**WORK INSTRUCTIONS:**
A. Say whether each statement below agrees with the text about Douglas Michael N. Mallillin: (i) Mallillin ranked first in the 1986 CPA Licensure Exam. (ii) Mallillin earned his Accountancy degree from Ateneo de Manila University. (iii) Mallillin succeeded Roland Café Pondoc as commissioner. For each, answer yes or no and quote the words of the text that decide it.
B. Pick up the text about Douglas Michael N. Mallillin after its last sentence and keep writing.

**TEXT:**
● ● ● ●

Douglas Michael N. Mallillin is a Filipino lawyer, public accountant, and government official serving as Commissioner of the Commission on Audit (COA) since February 10, 2025. He was appointed by President Ferdinand R. Marcos Jr. as ad interim commissioner, succeeding Roland Café Pondoc.

== Early life and education ==
Mallillin earned his Juris Doctor degree from Ateneo de Manila University, graduating with Second Honors, and obtained his Accountancy degree from Saint Louis University, graduating Magna cum laude. He passed the 1996 Bar Examinations with a rating of 88.00% and ranked first in the 1986 CPA Licensure Exam with a rating of 94.57%.

== Career ==
Prior to his appointment as COA Commissioner, Mallillin served as:

- Director IV under the Office of the Chairperson.
- Deputy Commissioner at the National Telecommunications Commission.
- Associate Prosecutor at the Department of Justice.

● ● ● ●

**DATA UNDER STUDY:**
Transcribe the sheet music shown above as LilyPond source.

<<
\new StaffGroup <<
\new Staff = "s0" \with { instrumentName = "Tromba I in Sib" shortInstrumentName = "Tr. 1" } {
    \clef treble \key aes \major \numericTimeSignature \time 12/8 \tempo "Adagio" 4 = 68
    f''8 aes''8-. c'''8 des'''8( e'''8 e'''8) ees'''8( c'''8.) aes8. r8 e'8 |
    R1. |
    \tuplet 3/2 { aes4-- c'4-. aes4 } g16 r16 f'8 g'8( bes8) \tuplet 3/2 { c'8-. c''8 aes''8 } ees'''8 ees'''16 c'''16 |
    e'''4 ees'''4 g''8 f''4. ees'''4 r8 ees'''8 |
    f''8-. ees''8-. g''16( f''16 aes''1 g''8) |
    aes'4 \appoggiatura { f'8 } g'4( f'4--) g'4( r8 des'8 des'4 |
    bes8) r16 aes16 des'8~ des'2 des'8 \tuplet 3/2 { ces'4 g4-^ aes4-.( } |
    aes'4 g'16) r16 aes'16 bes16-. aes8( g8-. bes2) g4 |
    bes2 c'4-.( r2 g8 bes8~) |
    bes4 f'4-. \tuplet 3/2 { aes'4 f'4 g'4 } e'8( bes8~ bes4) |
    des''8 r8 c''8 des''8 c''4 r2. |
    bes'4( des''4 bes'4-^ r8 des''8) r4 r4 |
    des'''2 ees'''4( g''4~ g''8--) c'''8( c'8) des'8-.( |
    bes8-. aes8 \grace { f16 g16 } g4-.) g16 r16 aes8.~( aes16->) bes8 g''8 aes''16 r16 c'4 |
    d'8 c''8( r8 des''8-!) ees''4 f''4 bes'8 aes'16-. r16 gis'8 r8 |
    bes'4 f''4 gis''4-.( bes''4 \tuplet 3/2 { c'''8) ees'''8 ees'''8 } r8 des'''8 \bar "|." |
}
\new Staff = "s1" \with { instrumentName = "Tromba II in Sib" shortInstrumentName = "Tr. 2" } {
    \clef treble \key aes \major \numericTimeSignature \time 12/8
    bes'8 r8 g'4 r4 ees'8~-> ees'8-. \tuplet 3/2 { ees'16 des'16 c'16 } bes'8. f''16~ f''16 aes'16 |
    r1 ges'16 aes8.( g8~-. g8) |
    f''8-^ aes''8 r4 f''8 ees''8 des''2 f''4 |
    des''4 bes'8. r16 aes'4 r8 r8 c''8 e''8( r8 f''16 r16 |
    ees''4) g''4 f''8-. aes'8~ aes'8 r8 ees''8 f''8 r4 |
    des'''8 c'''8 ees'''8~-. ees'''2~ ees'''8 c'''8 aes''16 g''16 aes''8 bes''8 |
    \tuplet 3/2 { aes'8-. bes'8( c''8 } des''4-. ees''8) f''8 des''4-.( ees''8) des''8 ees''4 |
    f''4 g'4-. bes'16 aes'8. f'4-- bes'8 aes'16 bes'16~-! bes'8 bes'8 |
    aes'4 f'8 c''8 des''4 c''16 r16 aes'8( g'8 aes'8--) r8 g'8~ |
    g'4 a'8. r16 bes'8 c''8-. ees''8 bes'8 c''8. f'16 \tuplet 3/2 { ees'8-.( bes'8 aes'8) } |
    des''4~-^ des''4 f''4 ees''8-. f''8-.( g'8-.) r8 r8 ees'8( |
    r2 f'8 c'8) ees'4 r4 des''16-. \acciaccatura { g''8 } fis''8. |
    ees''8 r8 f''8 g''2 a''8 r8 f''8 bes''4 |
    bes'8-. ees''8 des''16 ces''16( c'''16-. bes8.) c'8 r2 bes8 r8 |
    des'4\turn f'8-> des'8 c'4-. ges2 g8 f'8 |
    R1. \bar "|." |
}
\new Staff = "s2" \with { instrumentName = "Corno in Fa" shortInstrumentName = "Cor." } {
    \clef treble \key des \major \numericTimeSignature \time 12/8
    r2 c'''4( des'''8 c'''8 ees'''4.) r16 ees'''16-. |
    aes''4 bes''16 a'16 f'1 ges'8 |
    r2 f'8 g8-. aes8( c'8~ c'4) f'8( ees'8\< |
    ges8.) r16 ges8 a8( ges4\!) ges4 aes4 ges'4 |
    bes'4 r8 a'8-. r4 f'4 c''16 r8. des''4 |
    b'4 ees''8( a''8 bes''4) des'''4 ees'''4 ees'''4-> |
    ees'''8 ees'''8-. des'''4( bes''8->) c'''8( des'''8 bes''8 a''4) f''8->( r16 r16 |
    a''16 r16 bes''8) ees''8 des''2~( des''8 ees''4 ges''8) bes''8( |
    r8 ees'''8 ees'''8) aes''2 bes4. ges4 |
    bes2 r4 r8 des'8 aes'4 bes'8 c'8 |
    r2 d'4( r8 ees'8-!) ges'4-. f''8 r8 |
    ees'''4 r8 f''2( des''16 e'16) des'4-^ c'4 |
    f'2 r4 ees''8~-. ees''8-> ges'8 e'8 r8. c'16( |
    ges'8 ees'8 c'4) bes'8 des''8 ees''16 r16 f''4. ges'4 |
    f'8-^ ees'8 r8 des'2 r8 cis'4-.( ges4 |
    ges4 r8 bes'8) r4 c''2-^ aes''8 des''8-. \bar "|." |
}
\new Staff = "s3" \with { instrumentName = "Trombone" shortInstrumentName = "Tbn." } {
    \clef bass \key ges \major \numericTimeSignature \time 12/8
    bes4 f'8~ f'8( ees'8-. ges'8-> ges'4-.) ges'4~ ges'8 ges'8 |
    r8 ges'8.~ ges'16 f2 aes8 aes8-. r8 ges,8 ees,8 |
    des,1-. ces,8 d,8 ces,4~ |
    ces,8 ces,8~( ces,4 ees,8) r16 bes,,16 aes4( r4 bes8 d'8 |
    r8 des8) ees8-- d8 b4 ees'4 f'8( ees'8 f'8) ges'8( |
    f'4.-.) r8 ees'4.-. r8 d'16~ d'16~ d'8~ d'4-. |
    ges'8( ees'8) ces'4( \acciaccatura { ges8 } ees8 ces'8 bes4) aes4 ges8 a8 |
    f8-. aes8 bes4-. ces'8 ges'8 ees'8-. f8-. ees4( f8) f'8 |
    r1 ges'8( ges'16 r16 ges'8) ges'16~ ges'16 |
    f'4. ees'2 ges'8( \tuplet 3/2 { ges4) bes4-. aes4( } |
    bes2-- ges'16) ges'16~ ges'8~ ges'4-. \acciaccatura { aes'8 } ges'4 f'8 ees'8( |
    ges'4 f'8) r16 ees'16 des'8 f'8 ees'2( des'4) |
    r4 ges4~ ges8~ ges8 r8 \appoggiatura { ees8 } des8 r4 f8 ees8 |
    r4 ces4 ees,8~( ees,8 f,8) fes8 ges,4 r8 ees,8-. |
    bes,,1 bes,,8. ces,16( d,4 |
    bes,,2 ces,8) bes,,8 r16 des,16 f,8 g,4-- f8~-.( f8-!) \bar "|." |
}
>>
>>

● ● ● ●

**TASK ANSWERS:**
A.
(i) Yes: "ranked first in the 1986 CPA Licensure Exam with a rating of 94.57%"
(ii) No: "obtained his Accountancy degree from Saint Louis University"
(iii) Yes: "succeeding Roland Café Pondoc"

B.
- Private legal practitioner at the Edgar M. Avila Law Office.

He has also been a professor in taxation, business law, accounting, and criminal law at St. Louis University and Tarlac State University.

Mallillin was appointed ad interim Commissioner of COA on February 10, 2025, by President Ferdinand R. Marcos Jr., following the end of Roland Café Pondoc’s term on February 2, 2025. His experience in auditing, finance, law, and information and communications technology (ICT) is expected to strengthen COA’s mandate of accountability, transparency, and integrity in government financial management.

== Controversy ==
Mallillin was flagged with bias for defending the Department of Finance (DOF) on its order to government owned and controlled corporations including the Philippine Health Insurance Corporation (PhilHealth) to remit money back to the National Treasury.